Acoger, acompañar y sembrar de nuevo.

JUSTIFICACIÓN

Acoger en el entorno educativo, es un proceso que se establece mediante relaciones desinteresadas que emergen del corazón y del hecho de ser humanos. Porque no sólo estamos en la capacidad de aprender conceptos y teorías, también necesitamos recibir de quienes tenemos a nuestro alrededor afecto, comprensión, empatía y una guía.
El acompañamiento conlleva no sólo el hecho de hacer compañía físicamente a los alumnos, sino de establecer una dinámica con ellos en el centro educativo y en un tiempo determinado, como son los cursos escolares, para ofrecerles un direccionamiento y guía en todo su proceso educativo.
Como educadores tenemos continuamente que estar sembrando siempre de nuevo, sin cansarnos y haciéndolo siempre con ilusión, alegría y responsabilidad. Como cristianos, ttodos somos llamados a vivir la novedad del Espíritu, que es quien puede hacer nuevas todas las cosas, quien sostiene y anima nuestra acción evangelizadora, quien suscita en nosotros, con sus inspiraciones, el dinamismo de la fe y el dinamismo del amor, para dar siempre gratis lo que gratis hemos recibido.
El papa Francisco insta hoy a buscar, acoger, y acompañar al hombre contemporáneo y aboga por hacerlo con fidelidad, con una verdad que no responde a modas y con una caridad que “no señala con el dedo para juzgar a los demás”.

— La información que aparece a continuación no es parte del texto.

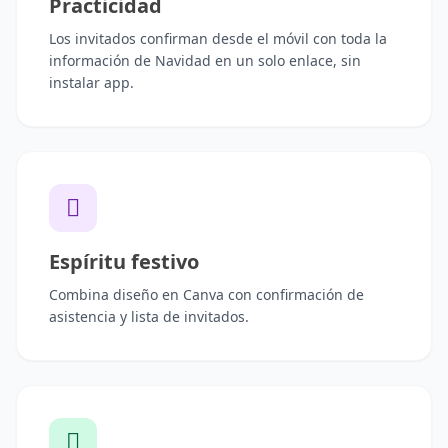
Practicidad
Los invitados confirman desde el móvil con toda la
información de Navidad en un solo enlace, sin
instalar app.
Espíritu festivo
Combina diseño en Canva con confirmación de
asistencia y lista de invitados.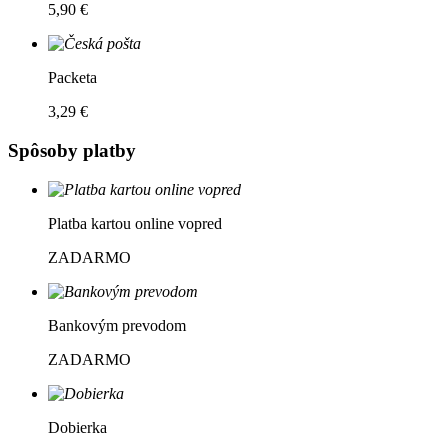
5,90 €
Packeta
3,29 €
Spôsoby platby
Platba kartou online vopred
ZADARMO
Bankovým prevodom
ZADARMO
Dobierka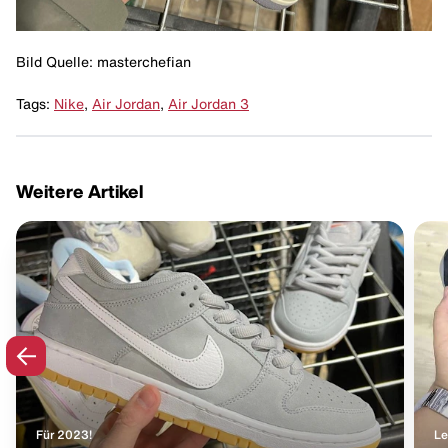
Bild Quelle: masterchefian
Tags:
Nike
,
Air Jordan
,
Air Jordan 3
Weitere Artikel
Für 2023!
Le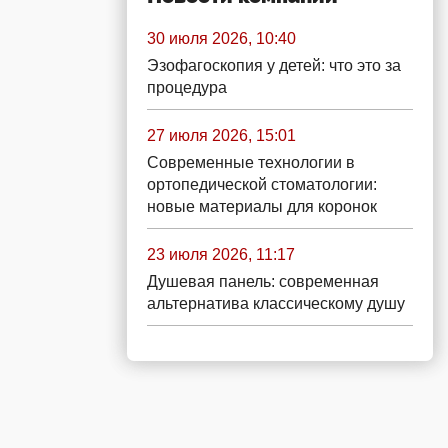
30 июля 2026, 10:40
Эзофагоскопия у детей: что это за
процедура
27 июля 2026, 15:01
Современные технологии в
ортопедической стоматологии:
новые материалы для коронок
23 июля 2026, 11:17
Душевая панель: современная
альтернатива классическому душу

VALORES QUE SE DERIVAN DEL LEMA

Como es costumbre cada curso, del lema se van a derivar tres valores que se irán trabajando a lo largo del curso, haciéndolo coincidir con cada uno de los trimestres.
La acogida : “ te recibo con los brazos abiertos”
Como educadores tenemos la obligación de acoger a nuestros alumnos como nos vienen. Acogerlos en su situación actual. No podemos seleccionarlos a nuestra medida. La acogida se manifiesta cuando un educador recibe amablemente a un niño, se hace responsable de sus necesidades y trata de resolverlas porque el papel del docente no sólo es ofrecer conocimientos, también es dar afecto, comprensión y empatía a un niño que llega de su casa con un pasado, unas costumbres y un contexto que lo definen y le ayudan o dificultan su proceso de aprendizaje. Es analizar y comprender eso que afecta al niño y ayudarle a comprenderlo y cambiarlo mediante el desarrollo del sentido crítico.
El acompañamiento : “ estoy contigo”
En el ámbito educativo, acompañar significa guiar al estudiante y analizar e interpretar sus contextos con el ánimo de brindarle una educación acondicionada a su situación particular. Es guiar y orientar a los estudiantes desde los procesos de aprendizaje, para propiciar el desarrollo de sus potencialidades cognitivas, afectivas y sociales. Este acto de responsabilidad se practica desde el afecto que merece todo aquel que necesita conocer el mundo para ser parte de él y requiere de un guía quien afectuosamente le muestre el camino. Si en el apoyo del alumnos partimos del “ estoy aquí” , la frase que nos debe mover en el acompañamiento del alumnado es “ Estoy Contigo”.
Pero acompañar no sólo es una competencia del contexto escolar. De hecho, el acompañamiento se inicia en el ámbito familiar, como expresa Mèlich (2002) “si hemos nacido y continuamos vivos es porque hemos sido acogidos y esta acogida hace que establezcamos relaciones con los otros, relaciones igualmente ambiguas, de amor y de odio, de alegría y de tristeza” (p. 18).
Ilusión, alegría y responsabilidad: “ Cada día siembro con ilusión, alegría y responsabilidad”.
Se tratar de sembrar de nuevo con ilusión, alegría y responsabilidad.
No debe perderse de vista, la importancia que tiene la alegría en nuestra tarea educativa. Los padres y maestros debemos ejercer la alegría dentro de sus actividades, así como en el trato con sus semejantes, a fin de que el niño crezca teniendo como ejemplo de Alegría a sus maestros, padres y madres.
La ilusión sirve para no rendirnos, para llenarnos de aliento y empujarnos a conseguir nuestros objetivos cada curso escolar. Y hay que renovarlas día a día para que no se agoten. Porque cuando nos ilusionamos nos sentimos bien, nos sentimos plenos y motivados.

OBJETIVOS DEL CURSO

Para Profesores:

1. Tener como modelo a Jesucristo, maestro y pastor, para realizar esta triple tarea (acoger, acompañar y sembrar), con ilusión, alegría y responsabilidad.

Para los Alumnos:

2. Mantener actitudes de acogida y acompañamientos con sus iguales durante todo el proceso educativo.

Para las Familias:

3. Hacer que las familias se sientan protagonistas en esta triple tarea.